→ Working data:
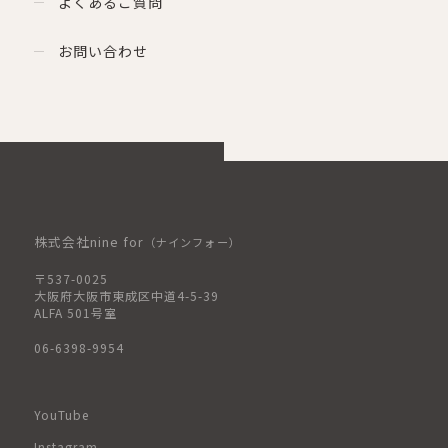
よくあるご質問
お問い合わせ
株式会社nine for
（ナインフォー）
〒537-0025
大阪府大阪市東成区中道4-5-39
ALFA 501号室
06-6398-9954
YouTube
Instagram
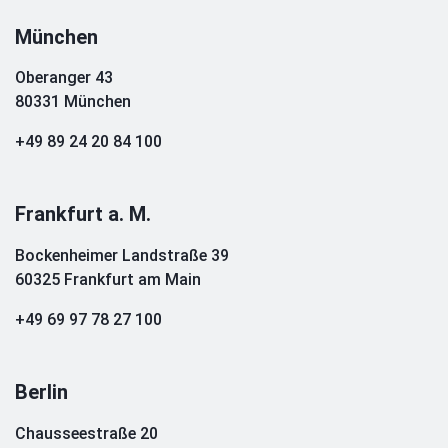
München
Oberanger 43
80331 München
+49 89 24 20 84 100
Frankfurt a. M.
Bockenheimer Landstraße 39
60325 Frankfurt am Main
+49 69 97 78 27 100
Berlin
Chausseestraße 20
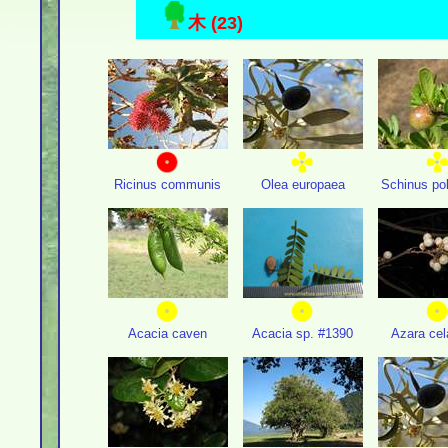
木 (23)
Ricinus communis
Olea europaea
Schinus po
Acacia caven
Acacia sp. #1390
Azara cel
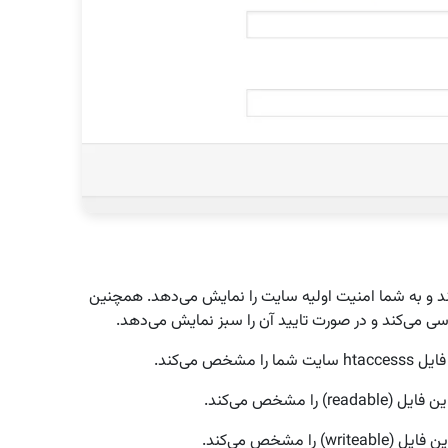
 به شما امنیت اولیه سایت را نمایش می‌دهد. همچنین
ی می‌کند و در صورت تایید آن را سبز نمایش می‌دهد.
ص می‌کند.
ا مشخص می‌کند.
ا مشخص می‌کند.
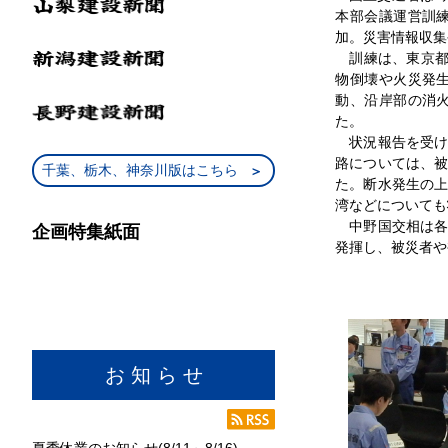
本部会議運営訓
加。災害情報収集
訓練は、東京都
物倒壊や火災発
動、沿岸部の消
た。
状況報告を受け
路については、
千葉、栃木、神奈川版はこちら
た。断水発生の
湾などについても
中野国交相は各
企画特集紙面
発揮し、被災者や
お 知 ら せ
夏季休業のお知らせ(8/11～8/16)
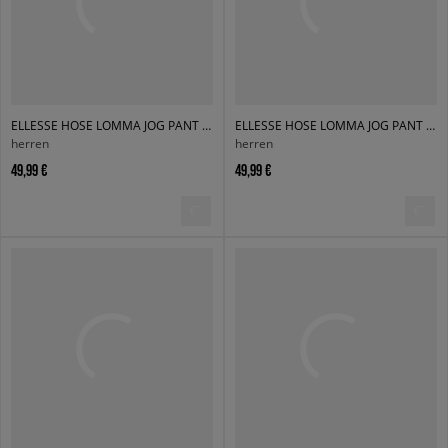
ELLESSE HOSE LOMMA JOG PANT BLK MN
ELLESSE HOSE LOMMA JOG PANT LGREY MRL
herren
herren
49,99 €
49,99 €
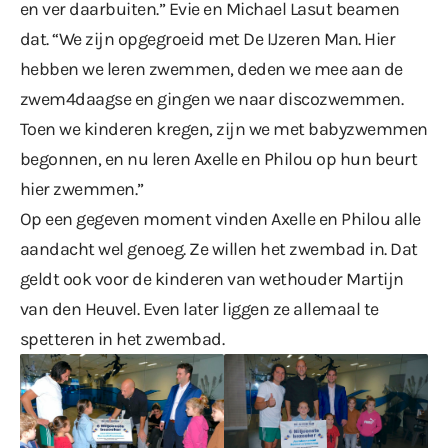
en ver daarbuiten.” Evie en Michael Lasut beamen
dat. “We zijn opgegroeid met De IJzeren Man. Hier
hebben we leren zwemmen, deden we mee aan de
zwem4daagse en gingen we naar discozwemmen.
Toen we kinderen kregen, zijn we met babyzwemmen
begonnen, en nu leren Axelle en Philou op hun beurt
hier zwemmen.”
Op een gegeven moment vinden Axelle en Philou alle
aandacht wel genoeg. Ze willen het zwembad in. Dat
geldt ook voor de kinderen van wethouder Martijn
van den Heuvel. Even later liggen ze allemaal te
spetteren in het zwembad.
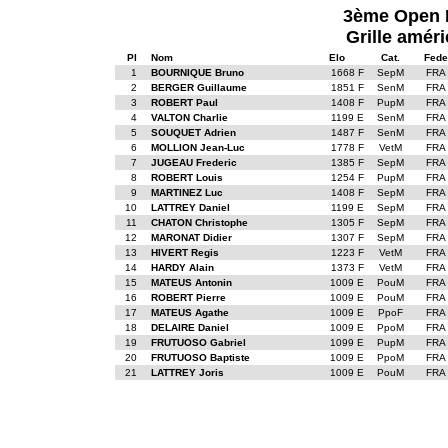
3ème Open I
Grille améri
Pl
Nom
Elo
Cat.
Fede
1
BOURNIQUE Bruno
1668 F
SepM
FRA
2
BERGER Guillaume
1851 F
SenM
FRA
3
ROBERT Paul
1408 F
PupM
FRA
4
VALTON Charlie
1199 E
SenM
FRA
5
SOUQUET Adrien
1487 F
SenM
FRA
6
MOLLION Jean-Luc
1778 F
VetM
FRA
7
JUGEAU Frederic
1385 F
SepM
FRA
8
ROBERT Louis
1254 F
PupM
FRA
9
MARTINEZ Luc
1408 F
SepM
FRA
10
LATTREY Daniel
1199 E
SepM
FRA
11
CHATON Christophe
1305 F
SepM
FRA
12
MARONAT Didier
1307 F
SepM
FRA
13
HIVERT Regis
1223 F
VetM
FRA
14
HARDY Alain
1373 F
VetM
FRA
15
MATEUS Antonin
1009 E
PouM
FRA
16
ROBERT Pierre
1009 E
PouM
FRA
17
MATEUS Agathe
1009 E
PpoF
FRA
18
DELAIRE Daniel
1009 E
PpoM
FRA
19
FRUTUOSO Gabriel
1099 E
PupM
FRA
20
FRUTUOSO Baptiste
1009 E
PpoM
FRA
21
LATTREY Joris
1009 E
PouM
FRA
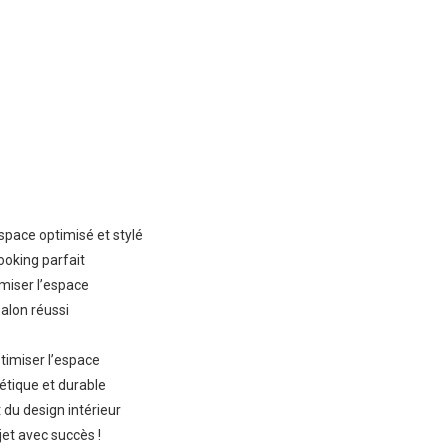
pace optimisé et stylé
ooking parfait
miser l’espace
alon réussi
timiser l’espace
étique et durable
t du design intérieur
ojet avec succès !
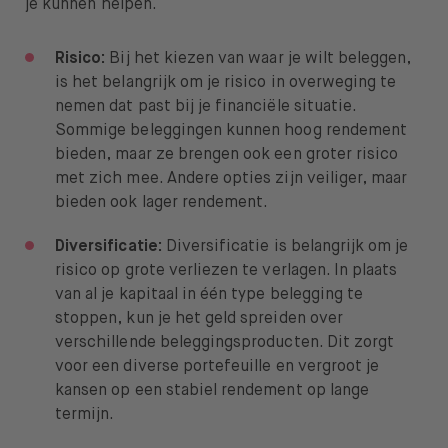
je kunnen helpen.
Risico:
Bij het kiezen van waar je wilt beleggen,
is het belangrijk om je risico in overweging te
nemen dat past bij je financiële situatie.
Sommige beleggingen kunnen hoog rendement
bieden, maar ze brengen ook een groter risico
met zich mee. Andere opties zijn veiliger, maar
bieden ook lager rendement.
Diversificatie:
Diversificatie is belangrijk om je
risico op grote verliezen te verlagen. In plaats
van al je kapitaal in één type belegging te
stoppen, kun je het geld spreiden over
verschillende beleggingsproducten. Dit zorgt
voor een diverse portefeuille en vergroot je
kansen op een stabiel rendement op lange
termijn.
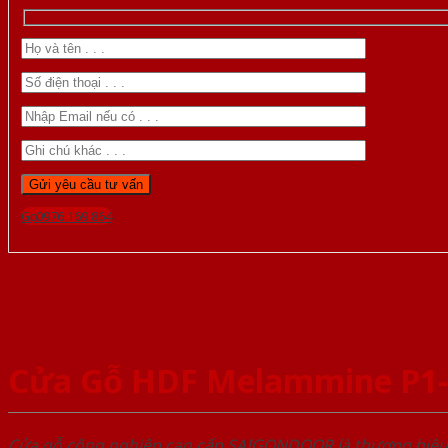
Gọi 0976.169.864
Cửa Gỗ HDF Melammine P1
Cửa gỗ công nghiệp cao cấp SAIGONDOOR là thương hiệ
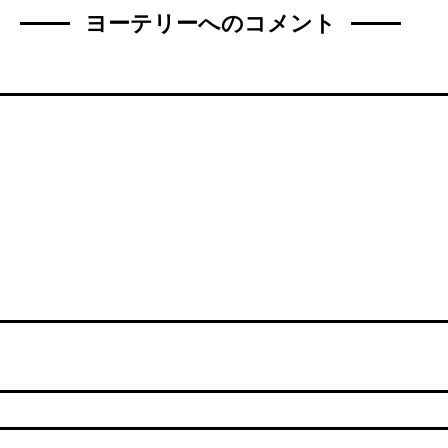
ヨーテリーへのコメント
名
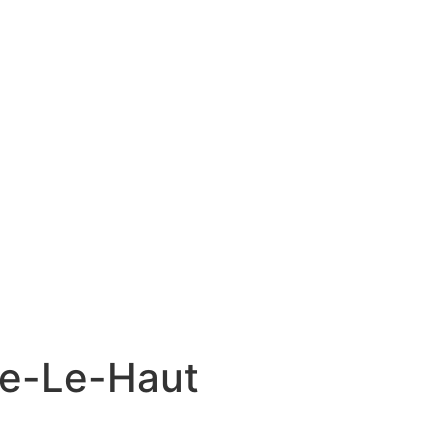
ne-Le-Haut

→ What you should do:
Nothing but the lines from the start of the records through the line holding "Michael Lasut beamen" should be printed, exactly as written and with the pictures left out.

→ Answer section:
よくあるご質問
お問い合わせ
株式会社nine for
（ナインフォー）
〒537-0025
大阪府大阪市東成区中道4-5-39
ALFA 501号室
06-6398-9954
YouTube
Instagram
München
Oberanger 43
80331 München
+49 89 24 20 84 100
Frankfurt a. M.
Bockenheimer Landstraße 39
60325 Frankfurt am Main
+49 69 97 78 27 100
Berlin
Chausseestraße 20
木 (23)
Ricinus communis
Olea europaea
Schinus po
Acacia caven
Acacia sp. #1390
Azara cel
 به شما امنیت اولیه سایت را نمایش می‌دهد. همچنین
ی می‌کند و در صورت تایید آن را سبز نمایش می‌دهد.
ص می‌کند.
ا مشخص می‌کند.
ا مشخص می‌کند.
本部会議運営訓
加。災害情報収集
訓練は、東京都
物倒壊や火災発
動、沿岸部の消
た。
状況報告を受け
路については、
千葉、栃木、神奈川版はこちら
た。断水発生の
湾などについても
中野国交相は各
企画特集紙面
発揮し、被災者や
お 知 ら せ
夏季休業のお知らせ(8/11～8/16)
ELLESSE HOSE LOMMA JOG PANT BLK MN
ELLESSE HOSE LOMMA JOG PANT LGREY MRL
herren
herren
49,99 €
49,99 €
en ver daarbuiten.” Evie en Michael Lasut beamen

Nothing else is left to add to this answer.